╭─ SUPPLIED PASSAGE

Canadian Imperial Bank of Commerce has declared that the net result of the merger of its West Indies retail banking operations with those of Barclays Bank PLC is a gain of $160 million.

The long publicized marriage of the institutions, which was delayed a few times, produced a new entity called FirstCaribbean International Bank Ltd. in a deal that closed October 11.

FirstCaribbean’s Director of Retail Banking in The Bahamas, Terry Hilts, wished not to comment on the profit.

But Bob Waite, a senior executive with CIBC in Toronto, Canada, told the Bahama Journal, however, that this gain has no real effect on the Bahamas or Bahamian shareholders, but more significance to the North American market.

A local financial analyst said the merger has produced “a very positive gain for CIBC.”

The deal was reportedly structured in a way that it gave CIBC “a very important gain,” he said. After tax, CIBC’s balance sheet in Canada is $160 million better off, the parent company has announced.

“It’s not super enormous, but it’s certainly very significant,” said the analyst, who was key in approving the necessary regulatory approvals to seal the deal. “CIBC is in pretty good shape.”

But the company’s announcement indicated that it will probably report a loss for the quarter, which ended Thursday.

The bank says it expects to take a hit of $525 million in pretax restructuring charges, the chunk of which is related to shutting down Amicus electronic banking unit, the bank’s cash-strapped U.S. operation.

Another local analyst said the merger was probably important for CIBC because it helped to “soften the blow” of all of the losses the company reported.

“If you add up what they’ve lost in comparison to what they’ve gained, they are obviously taking a big loss,” he said. “It appears that they have benefited from the merger, but they didn’t say how. But the losses they reported weren’t small losses at all.”

╰─

### APPLY WHAT YOU READ
a – List every organization named in the bank merger article, counting business units and publications as organizations.
b – Repeat word for word the part of the bank merger article that opens with the words containing "Canadian Imperial Bank" and closes with "North American market.".
c – Pick up the article on the CIBC and Barclays merger after its last sentence and carry it forward.

╭─ RECORDED INFORMATION

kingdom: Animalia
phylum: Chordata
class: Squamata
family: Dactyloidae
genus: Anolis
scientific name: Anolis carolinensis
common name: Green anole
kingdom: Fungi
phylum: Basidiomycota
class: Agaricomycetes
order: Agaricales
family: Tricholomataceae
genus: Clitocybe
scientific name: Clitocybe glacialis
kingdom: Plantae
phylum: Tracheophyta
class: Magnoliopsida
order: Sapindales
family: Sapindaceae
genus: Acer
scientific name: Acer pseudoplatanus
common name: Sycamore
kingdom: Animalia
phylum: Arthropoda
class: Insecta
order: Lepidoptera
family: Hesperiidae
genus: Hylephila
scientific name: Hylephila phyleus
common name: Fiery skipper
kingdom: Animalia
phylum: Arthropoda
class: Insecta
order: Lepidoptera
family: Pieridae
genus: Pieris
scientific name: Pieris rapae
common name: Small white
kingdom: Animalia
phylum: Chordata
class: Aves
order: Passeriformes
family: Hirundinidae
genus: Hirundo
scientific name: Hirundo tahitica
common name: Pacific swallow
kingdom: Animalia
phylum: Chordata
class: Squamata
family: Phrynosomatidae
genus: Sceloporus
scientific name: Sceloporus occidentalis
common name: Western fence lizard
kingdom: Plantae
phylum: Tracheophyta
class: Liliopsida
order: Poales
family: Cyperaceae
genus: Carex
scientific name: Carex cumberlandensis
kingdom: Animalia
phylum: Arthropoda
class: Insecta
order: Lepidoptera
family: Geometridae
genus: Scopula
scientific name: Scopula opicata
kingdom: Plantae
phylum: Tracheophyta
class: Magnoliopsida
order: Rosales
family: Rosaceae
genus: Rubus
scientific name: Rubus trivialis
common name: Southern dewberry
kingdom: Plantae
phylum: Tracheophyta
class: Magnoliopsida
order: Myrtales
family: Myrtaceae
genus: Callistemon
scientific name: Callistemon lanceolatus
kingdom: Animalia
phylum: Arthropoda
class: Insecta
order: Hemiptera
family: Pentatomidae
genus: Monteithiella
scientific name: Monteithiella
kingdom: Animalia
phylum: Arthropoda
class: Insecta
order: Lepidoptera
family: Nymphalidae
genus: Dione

╰─

### RESULTS IN ORDER
a –
- Canadian Imperial Bank of Commerce (CIBC)
- Barclays Bank PLC
- FirstCaribbean International Bank Ltd.
- Bahama Journal
- Amicus electronic banking unit

b –
Canadian Imperial Bank of Commerce has declared that the net result of the merger of its West Indies retail banking operations with those of Barclays Bank PLC is a gain of $160 million.

The long publicized marriage of the institutions, which was delayed a few times, produced a new entity called FirstCaribbean International Bank Ltd. in a deal that closed October 11.

FirstCaribbean’s Director of Retail Banking in The Bahamas, Terry Hilts, wished not to comment on the profit.

But Bob Waite, a senior executive with CIBC in Toronto, Canada, told the Bahama Journal, however, that this gain has no real effect on the Bahamas or Bahamian shareholders, but more significance to the North American market.

c –
CIBC said in the final quarter, it expects to take $280 million in loan-loss provisions in the final quarter and it will likely incur approximately $200 million in losses on its merchant bank portfolio. The bank also expects to take about $160 million in writedowns on its portfolios of junk bonds and collateralised debt obligations.

“This is a loss of over $1 billion,” the analyst pointed out. “So if they talk about the little pittance they made from the merger with Barclays, it is no comfort to any shareholder in the bank. They’re going to make $160 million from the merger, but that still leaves them with an overall loss of about $1 billion.”

The analyst added that local shareholders should not feel like they are so far removed from the situation now being reported by CIBC.

“If I were a shareholder, I’d be extremely concerned, because if the parent is losing money like that, it’s only a matter of time before this begins to translate into the merged operations,” he said.

Concerning the merger, CIBC and Barclays officials have said that the new entity now offers consumers enhanced products and improved and extended access to banking services, establishing itself as a significant Caribbean presence.

A FirstCaribbean release said the boards of Barclays, CIBC, CIBC West Indies Holdings believe that its merger is the interests of their respective shareholders and will provide benefits and opportunities for customers, staff and the relevant businesses, which could be achieved either by operation or on a standalone basis.